Start of Block

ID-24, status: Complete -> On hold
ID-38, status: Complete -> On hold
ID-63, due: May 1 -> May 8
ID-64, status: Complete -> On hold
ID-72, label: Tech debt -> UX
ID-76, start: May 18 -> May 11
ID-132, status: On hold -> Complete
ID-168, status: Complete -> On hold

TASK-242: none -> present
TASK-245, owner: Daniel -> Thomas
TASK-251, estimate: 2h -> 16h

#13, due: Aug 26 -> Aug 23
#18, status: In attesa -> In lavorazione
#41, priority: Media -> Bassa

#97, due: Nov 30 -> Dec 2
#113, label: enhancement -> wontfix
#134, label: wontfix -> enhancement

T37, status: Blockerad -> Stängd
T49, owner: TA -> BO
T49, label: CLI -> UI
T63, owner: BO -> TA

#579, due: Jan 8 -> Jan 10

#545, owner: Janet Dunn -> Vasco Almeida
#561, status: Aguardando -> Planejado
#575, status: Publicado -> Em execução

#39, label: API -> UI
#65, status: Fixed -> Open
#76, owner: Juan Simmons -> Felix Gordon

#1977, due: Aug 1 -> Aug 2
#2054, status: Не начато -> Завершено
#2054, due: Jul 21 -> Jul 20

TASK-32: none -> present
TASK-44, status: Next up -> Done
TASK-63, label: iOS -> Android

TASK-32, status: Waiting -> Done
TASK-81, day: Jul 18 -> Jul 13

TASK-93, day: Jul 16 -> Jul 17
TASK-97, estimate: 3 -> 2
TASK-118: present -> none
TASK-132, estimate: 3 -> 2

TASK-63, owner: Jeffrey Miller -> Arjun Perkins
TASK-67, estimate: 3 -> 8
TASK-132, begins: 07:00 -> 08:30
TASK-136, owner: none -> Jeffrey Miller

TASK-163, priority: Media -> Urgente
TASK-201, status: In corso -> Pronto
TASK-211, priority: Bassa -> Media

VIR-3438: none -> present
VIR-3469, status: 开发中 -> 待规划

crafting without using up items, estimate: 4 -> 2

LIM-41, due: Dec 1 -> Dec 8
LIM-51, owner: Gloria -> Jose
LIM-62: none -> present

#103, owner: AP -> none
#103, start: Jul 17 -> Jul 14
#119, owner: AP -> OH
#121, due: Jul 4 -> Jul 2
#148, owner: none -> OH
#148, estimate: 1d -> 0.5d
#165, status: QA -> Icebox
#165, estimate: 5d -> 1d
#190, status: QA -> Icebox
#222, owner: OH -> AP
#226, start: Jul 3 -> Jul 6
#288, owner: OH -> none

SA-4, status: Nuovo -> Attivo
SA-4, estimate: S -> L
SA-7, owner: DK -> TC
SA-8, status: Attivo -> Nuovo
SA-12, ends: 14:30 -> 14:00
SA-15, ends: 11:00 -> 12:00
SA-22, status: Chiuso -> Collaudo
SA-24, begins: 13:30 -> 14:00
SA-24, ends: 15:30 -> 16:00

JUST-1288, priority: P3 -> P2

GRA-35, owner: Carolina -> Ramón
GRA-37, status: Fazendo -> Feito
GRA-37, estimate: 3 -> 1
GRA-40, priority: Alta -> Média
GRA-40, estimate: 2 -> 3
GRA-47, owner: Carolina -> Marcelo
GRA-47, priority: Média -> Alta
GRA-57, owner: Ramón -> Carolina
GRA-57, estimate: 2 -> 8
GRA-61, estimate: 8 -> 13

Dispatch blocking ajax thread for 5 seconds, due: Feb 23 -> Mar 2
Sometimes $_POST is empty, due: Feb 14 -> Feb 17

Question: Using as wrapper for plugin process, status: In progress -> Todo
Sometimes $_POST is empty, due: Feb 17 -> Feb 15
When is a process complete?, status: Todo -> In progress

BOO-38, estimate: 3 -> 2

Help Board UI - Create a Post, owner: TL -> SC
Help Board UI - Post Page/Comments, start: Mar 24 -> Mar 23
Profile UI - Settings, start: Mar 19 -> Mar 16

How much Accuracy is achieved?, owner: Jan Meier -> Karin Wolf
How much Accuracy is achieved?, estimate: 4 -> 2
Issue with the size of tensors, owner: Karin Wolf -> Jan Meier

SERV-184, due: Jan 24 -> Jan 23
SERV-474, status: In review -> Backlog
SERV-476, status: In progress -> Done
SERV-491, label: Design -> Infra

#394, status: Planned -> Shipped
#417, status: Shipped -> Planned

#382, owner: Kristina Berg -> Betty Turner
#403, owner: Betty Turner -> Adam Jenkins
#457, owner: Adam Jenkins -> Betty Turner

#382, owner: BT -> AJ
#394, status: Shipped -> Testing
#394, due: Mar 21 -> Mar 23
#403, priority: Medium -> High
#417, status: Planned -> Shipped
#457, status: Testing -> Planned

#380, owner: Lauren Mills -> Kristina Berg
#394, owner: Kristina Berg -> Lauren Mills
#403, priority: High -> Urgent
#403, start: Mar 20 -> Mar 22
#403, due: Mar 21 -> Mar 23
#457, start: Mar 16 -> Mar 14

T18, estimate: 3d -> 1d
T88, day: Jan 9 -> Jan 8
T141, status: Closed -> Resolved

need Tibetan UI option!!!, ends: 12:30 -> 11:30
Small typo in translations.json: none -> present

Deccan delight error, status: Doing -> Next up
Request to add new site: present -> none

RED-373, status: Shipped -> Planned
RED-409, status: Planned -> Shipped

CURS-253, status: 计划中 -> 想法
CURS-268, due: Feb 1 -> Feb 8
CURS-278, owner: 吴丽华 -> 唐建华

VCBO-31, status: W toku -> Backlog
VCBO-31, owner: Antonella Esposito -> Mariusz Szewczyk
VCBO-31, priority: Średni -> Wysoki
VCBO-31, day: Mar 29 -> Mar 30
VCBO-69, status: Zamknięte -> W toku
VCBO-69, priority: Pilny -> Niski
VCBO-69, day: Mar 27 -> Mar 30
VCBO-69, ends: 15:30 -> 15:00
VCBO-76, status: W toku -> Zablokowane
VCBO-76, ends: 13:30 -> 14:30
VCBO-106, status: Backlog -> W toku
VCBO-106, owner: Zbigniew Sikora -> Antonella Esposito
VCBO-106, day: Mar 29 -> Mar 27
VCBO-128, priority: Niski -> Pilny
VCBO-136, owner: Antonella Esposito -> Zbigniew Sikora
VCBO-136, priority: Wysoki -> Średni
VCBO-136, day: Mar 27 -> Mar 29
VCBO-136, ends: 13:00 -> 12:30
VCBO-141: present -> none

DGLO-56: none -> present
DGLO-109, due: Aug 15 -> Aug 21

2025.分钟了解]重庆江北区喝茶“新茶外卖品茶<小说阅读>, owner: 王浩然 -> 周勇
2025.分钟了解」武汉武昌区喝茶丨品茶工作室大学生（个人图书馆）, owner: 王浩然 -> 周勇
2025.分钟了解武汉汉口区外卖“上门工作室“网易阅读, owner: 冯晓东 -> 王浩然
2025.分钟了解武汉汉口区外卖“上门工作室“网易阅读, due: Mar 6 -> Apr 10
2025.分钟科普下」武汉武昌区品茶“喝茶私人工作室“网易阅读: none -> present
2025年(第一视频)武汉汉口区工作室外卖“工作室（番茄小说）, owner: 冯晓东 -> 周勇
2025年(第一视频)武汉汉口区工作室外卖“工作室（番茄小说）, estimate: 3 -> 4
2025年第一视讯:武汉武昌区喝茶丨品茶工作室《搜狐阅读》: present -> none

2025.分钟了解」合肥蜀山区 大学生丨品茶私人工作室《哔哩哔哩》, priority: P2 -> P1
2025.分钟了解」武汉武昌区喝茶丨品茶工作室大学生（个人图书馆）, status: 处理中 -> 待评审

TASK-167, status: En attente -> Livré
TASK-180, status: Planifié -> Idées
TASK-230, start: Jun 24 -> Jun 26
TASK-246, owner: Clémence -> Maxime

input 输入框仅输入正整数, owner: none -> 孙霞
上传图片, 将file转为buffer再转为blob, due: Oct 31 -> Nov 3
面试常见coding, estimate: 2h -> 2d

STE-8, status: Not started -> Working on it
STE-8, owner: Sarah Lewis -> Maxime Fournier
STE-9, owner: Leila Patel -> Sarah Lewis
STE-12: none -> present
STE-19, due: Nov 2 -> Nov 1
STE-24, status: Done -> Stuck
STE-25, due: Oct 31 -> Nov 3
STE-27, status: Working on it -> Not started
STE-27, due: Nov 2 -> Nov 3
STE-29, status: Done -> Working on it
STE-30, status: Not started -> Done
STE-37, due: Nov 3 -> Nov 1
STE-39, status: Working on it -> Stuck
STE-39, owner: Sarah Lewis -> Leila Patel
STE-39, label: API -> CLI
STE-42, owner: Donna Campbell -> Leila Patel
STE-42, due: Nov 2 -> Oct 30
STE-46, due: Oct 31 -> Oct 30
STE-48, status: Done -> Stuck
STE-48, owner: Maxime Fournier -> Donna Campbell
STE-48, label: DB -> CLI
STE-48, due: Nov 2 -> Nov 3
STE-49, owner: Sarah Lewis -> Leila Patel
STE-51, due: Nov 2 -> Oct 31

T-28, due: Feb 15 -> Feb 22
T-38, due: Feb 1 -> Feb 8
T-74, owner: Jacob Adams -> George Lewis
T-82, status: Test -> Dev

End of Block

## Request
Copy exactly the stretch of data above from the line with "T37, status: Blockerad -> Stängd" through the line with "TASK-63, owner: Jeffrey", and omit all other lines.

## Answer for this exercise
T37, status: Blockerad -> Stängd
T49, owner: TA -> BO
T49, label: CLI -> UI
T63, owner: BO -> TA

#579, due: Jan 8 -> Jan 10

#545, owner: Janet Dunn -> Vasco Almeida
#561, status: Aguardando -> Planejado
#575, status: Publicado -> Em execução

#39, label: API -> UI
#65, status: Fixed -> Open
#76, owner: Juan Simmons -> Felix Gordon

#1977, due: Aug 1 -> Aug 2
#2054, status: Не начато -> Завершено
#2054, due: Jul 21 -> Jul 20

TASK-32: none -> present
TASK-44, status: Next up -> Done
TASK-63, label: iOS -> Android

TASK-32, status: Waiting -> Done
TASK-81, day: Jul 18 -> Jul 13

TASK-93, day: Jul 16 -> Jul 17
TASK-97, estimate: 3 -> 2
TASK-118: present -> none
TASK-132, estimate: 3 -> 2

TASK-63, owner: Jeffrey Miller -> Arjun Perkins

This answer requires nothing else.